Provided data>
====

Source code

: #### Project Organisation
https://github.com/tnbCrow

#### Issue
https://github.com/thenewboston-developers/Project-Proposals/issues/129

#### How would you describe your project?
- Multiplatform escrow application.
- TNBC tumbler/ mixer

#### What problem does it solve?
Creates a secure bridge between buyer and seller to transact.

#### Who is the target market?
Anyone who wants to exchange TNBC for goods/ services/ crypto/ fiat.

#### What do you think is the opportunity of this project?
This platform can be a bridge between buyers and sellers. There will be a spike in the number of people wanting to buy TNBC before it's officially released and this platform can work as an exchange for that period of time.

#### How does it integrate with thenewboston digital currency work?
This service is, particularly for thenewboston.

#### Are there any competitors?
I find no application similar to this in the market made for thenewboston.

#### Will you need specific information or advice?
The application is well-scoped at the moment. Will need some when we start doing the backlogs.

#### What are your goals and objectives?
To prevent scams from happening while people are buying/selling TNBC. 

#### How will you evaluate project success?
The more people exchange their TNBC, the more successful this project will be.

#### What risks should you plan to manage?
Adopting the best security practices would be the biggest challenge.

====

Problem requirements>
Lines holding the word "thenewboston": say how many there are in the data, and nothing more.

Solution below>
4